After all, the Attorney General made a push for the confirmation of Judge Kavanaugh right out of the gate in his remarks about a brand new law enforcement crackdown announced Thursday called the Synthetic Opioid Surge -- code named "S.O.S."
"The President just nominated a Supreme Court Justice who is the son of a prosecutor. He grew up with a mom who was practicing closing arguments at the dinner table. He understands and appreciates the value of the work that we do and he is committed to interpreting the law as written. He serves under the law -- not over it," Sessions said. Off script to the roomful of uniforms and dark suits Sessions added that Trump's nominee does not view his lifetime appointment to the bench "as an opportunity to advance an agenda."
The implication was obvious -- law enforcement will have a friend in the courtroom with Kavanaugh on the bench -- and Sessions' message not subtle: All hands on deck, boys. Given the temperament of Sessions' boss, the urgency of Kavanaugh's confirmation is understandable.
In person, Sessions is not nearly as creepy as he's portrayed on Saturday Night Live by Kate McKinnon. The Attorney General's head does not bob and his eyes are not so wild. In fact Jeff Sessions is a polished, highly skilled politician oozing with congeniality and purpose. Appearing earnest and humble in his high praise of all things cop-like, Sessions made a few muted and well-timed jokes about Trump ("he can send a pretty clear order - sometimes") for the skeptics in the room (i.e. the lawyers), something many men of his short stature would be challenged to pull off.
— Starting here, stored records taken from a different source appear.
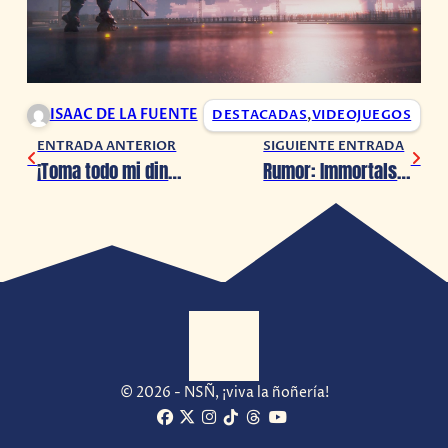
ISAAC DE LA FUENTE
DESTACADAS
,
VIDEOJUEGOS
ENTRADA ANTERIOR
SIGUIENTE ENTRADA
¡Toma todo mi dinero, Futurama y Fortnite anuncian crossover!
Rumor: Immortals Fenyx Rising 2 ha sido cancelado
© 2026 - NSÑ, ¡viva la ñoñería!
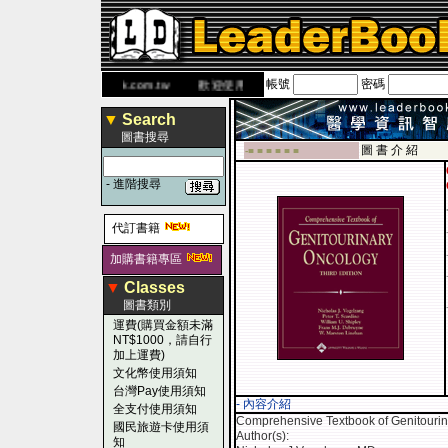
帳號
密碼
 網
www.leaderbook.com.tw
歡迎使用 國民旅遊卡！！
▼
Search
圖書搜尋
圖 書 介 紹
-■ ■ ■ ■ ■ ■
-
進階搜尋
代訂書籍
加購書籍專區
▼
Classes
圖書類別
運費(購買金額未滿
NT$1000，請自行
加上運費)
文化幣使用須知
台灣Pay使用須知
- 內容介紹
全支付使用須知
Comprehensive Textbook of Genitouri
國民旅遊卡使用須
Author(s):
知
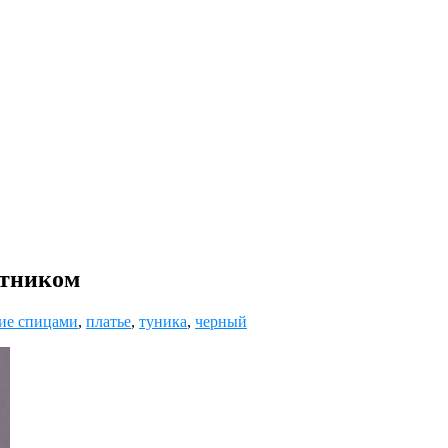
отником
ие спицами
,
платье
,
туника
,
черный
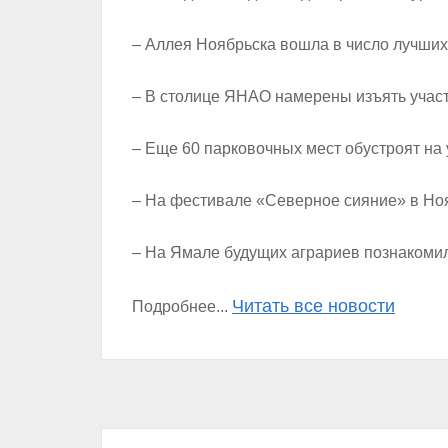
– Аллея Ноябрьска вошла в число лучших
– В столице ЯНАО намерены изъять участ
– Еще 60 парковочных мест обустроят на
– На фестивале «Северное сияние» в Ноя
– На Ямале будущих аграриев познакомил
Читать все новости
Подробнее...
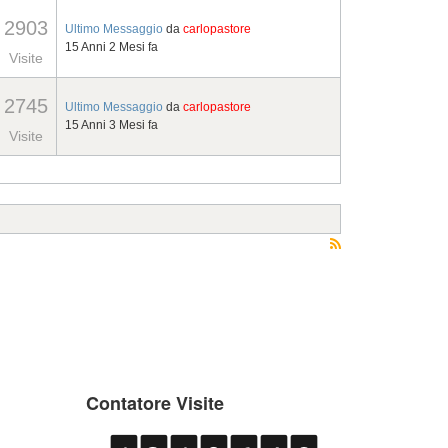
2903
Ultimo Messaggio
da
carlopastore
15 Anni 2 Mesi fa
Visite
2745
Ultimo Messaggio
da
carlopastore
15 Anni 3 Mesi fa
Visite
Contatore Visite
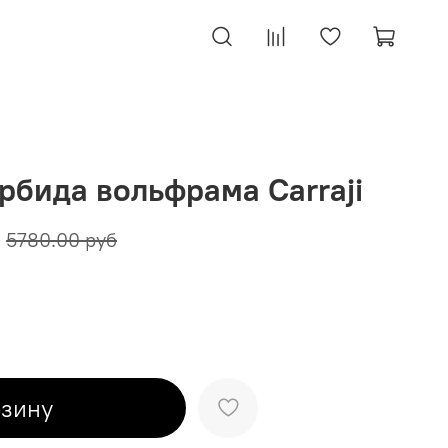
рбида вольфрама Carraji
5780.00 руб
рзину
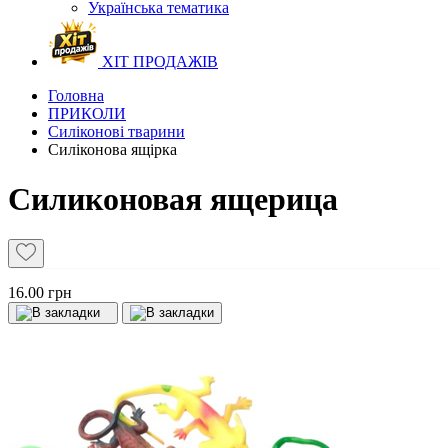
Українська тематика
ХІТ ПРОДАЖІВ
Головна
ПРИКОЛИ
Силіконові тварини
Силіконова ящірка
Силиконовая ящерица
16.00 грн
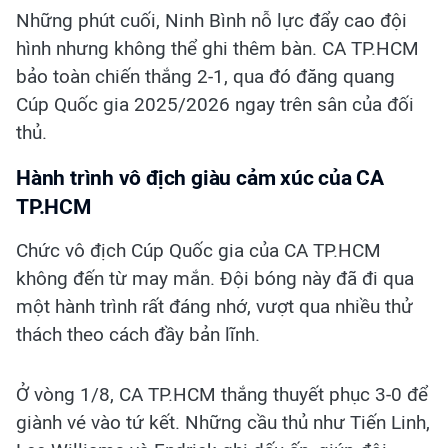
Những phút cuối, Ninh Bình nỗ lực đẩy cao đội
hình nhưng không thể ghi thêm bàn. CA TP.HCM
bảo toàn chiến thắng 2-1, qua đó đăng quang
Cúp Quốc gia 2025/2026 ngay trên sân của đối
thủ.
Hành trình vô địch giàu cảm xúc của CA
TP.HCM
Chức vô địch Cúp Quốc gia của CA TP.HCM
không đến từ may mắn. Đội bóng này đã đi qua
một hành trình rất đáng nhớ, vượt qua nhiều thử
thách theo cách đầy bản lĩnh.
Ở vòng 1/8, CA TP.HCM thắng thuyết phục 3-0 để
giành vé vào tứ kết. Những cầu thủ như Tiến Linh,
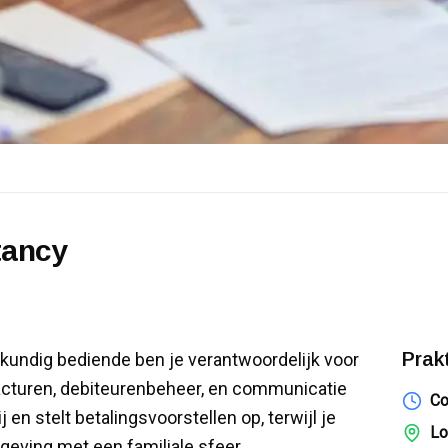
tancy
Prak
kundig bediende ben je verantwoordelijk voor
cturen, debiteurenbeheer, en communicatie
Co
 en stelt betalingsvoorstellen op, terwijl je
Lo
ving met een familiale sfeer.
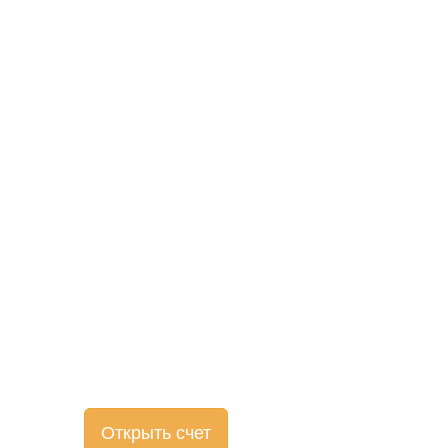
Открыть счет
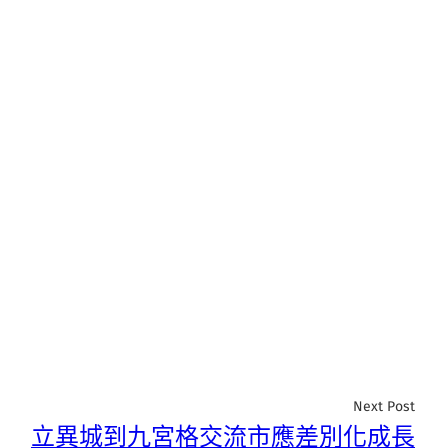
Next Post
立異城到九宮格交流市應差別化成長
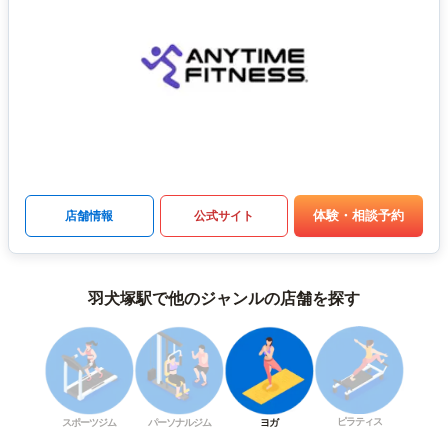
体験・相談予約
店舗情報
公式サイト
羽犬塚駅で他のジャンルの店舗を探す
ピラティス
スポーツジム
パーソナルジム
ヨガ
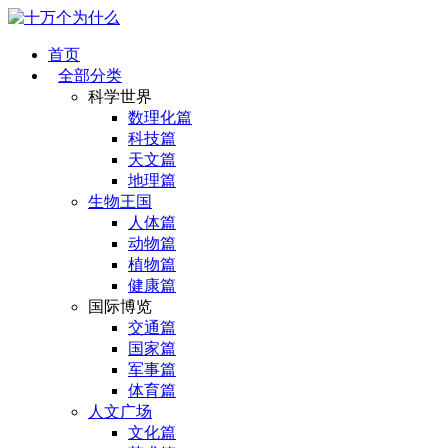
首页
全部分类
科学世界
数理化篇
科技篇
天文篇
地理篇
生物王国
人体篇
动物篇
植物篇
健康篇
国际博览
交通篇
国家篇
军事篇
体育篇
人文广场
文化篇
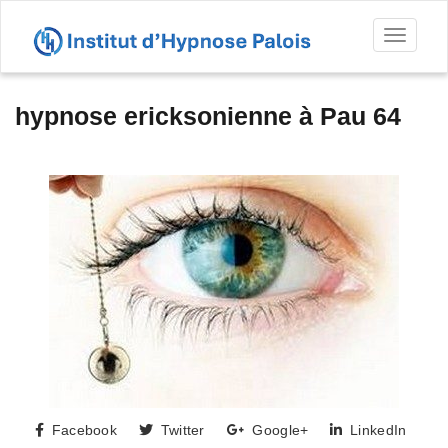
Toggl
naviga
hypnose ericksonienne à Pau 64
Facebook
Twitter
Google+
LinkedIn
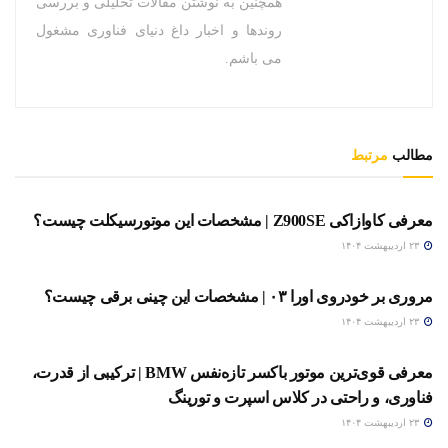
همچنین به نوشتن مقالات تحلیلی و بررسی
روندها و اخبار داغ دنیای فناوری مشغول
می باشم.
مطالب
مرتبط
خودرو
معرفی کاوازاکی Z900SE | مشخصات این موتورسیکلت چیست؟
۲۳ اردیبهشت ۱۴۰۴
خودرو
مروری بر خودروی اورا ۰۳ | مشخصات این چینی برقی چیست؟
۲۳ اردیبهشت ۱۴۰۴
خودرو
معرفی قوی‌ترین موتور باکسر تازه‌نفس BMW | ترکیبی از قدرت،
فناوری، و راحتی در کلاس اسپرت و تورینگ
۲۳ اردیبهشت ۱۴۰۴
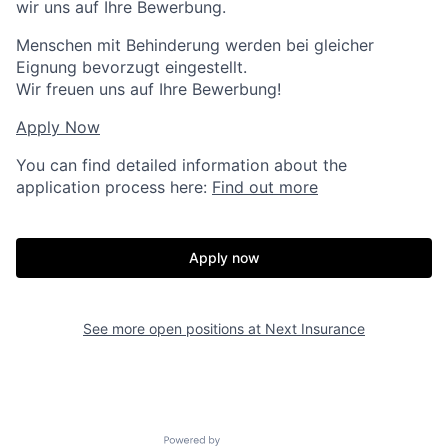
wir uns auf Ihre Bewerbung.
Menschen mit Behinderung werden bei gleicher
Eignung bevorzugt eingestellt.
Wir freuen uns auf Ihre Bewerbung!
Apply Now
You can find detailed information about the
application process here:
Find out more
Apply now
See more open positions at
Next Insurance
Powered by Getro.com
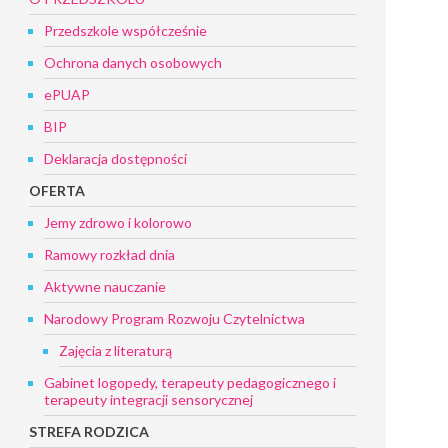
Przedszkole współcześnie
Ochrona danych osobowych
ePUAP
BIP
Deklaracja dostępności
OFERTA
Jemy zdrowo i kolorowo
Ramowy rozkład dnia
Aktywne nauczanie
Narodowy Program Rozwoju Czytelnictwa
Zajęcia z literaturą
Gabinet logopedy, terapeuty pedagogicznego i
terapeuty integracji sensorycznej
STREFA RODZICA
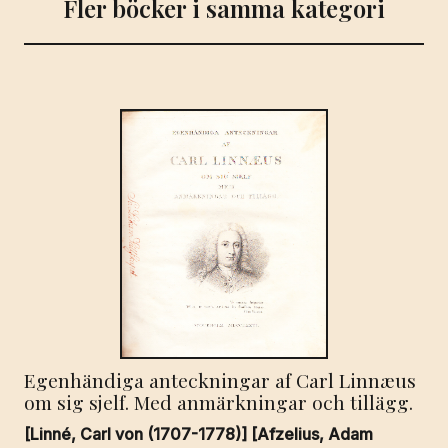
Fler böcker i samma kategori
uppstigande
till
makten
och
undersamliga
äventyr
av
J.
R.
R.
Tolkien.
Med
illuminationer
av
Pauline
Egenhändiga anteckningar af Carl Linnæus
Diana
om sig sjelf. Med anmärkningar och tillägg.
Baynes.
Till
[Linné, Carl von (1707-1778)] [Afzelius, Adam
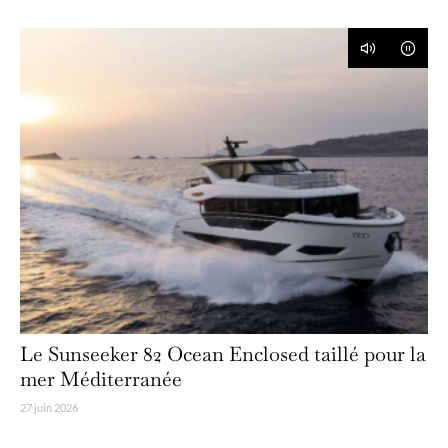
Le Sunseeker 82 Ocean Enclosed taillé pour la
mer Méditerranée
27 juin 2026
It must be very exciting but it can't be easy working for Donald Trump. Justice under Jeff Sessions is not your granddaddy's Department. America is fortunate that the Attorney General of the United States can walk and chew gum at the same time whether you agree with all of his policy positions or not. Announcing a tough-on-crime surge and ordering the prosecution of all synthetic opioid infractions regardless of size in the same week his Department reopened the investigation of Emmett Till may have been a coincidence, or elevating the case of the 14 year-old black boy who was brutally murdered in Mississippi in 1955 could be a sign that the Department under Sessions' leadership is mindful of the racial implications of increased drug prosecutions and incarceration.
Sessions' crackdown on drug traffickers includes the arrest and prosecution of hundreds of doctors for fraud and complicity in the heroin epidemic, we are told. His vision of jail appears to be black and white. Sessions didn't need to read the signs of protesters ("Go home Nazi Scum" was one that caught my eye) to know his reputation regarding race needs to be tended to like a garden. He made a point of pointing out that his new DEA Director, Uttam Dhillon, a man with dark skin, had always aspired to the important job he now holds as Exhibit A to Sessions' belief the American Dream is alive and diverse.
It turns out the timing of Sessions' tough-on-crime tour, the Supreme Court nominee and the Emmet Till investigation were of minor note compared to the Department's indictment of 12 Russian Intelligence Officers on Friday -- the eve of President Trump's planned summit with Vladimir Putin. Is it a coincidence Special Counsel Mueller's team presented its evidence of shocking hacking offenses during the 2016 election before the president heads into Putin's man cave, or is there a correlation?
Trump publicly invited Russian hackers on July 27, 2016 to go after Hillary Clinton's private emails when he said on national television, “Russia, if you’re listening, I hope you’re able to find the 30,000 emails that are missing.”
In the indictment, Special Counsel Mueller alleges in a one small section perhaps the most interesting and ultimately consequential point of all. "On or about July 27, 2016, the conspirators attempted after hours to spearphish for the first time email accounts at a domain hosted by a third-party provider and used by Clinton’s personal office. At or around the same time, they also targeted seventy-six email addresses at the domain for the Clinton campaign."
Coincidence or correlation?
"We're in safer hands in my view when a judge calls balls and strikes and doesn't take sides in games," Sessions said in his remarks to law enforcement Friday. Fair enough. I agree -- and so does likely the 200 or so protesters who showed up to give a message to Jeff Sessions about the history of repeated injuries and usurpations by President Trump, all having in their view a direct object the establishment of an absolute Tyranny.
Nobody is above the law in these United States.
Law enforcement is important and it's not partisan. Politicians who have been around the block like Jeff Sessions know the world is not divided between Democrats and Republicans. There are good guys and there are bad guys. Sessions' challenge at the Department of Justice is to lead the good guys and prosecute the bad guys and so far his timing is pretty good on at least a few important fronts.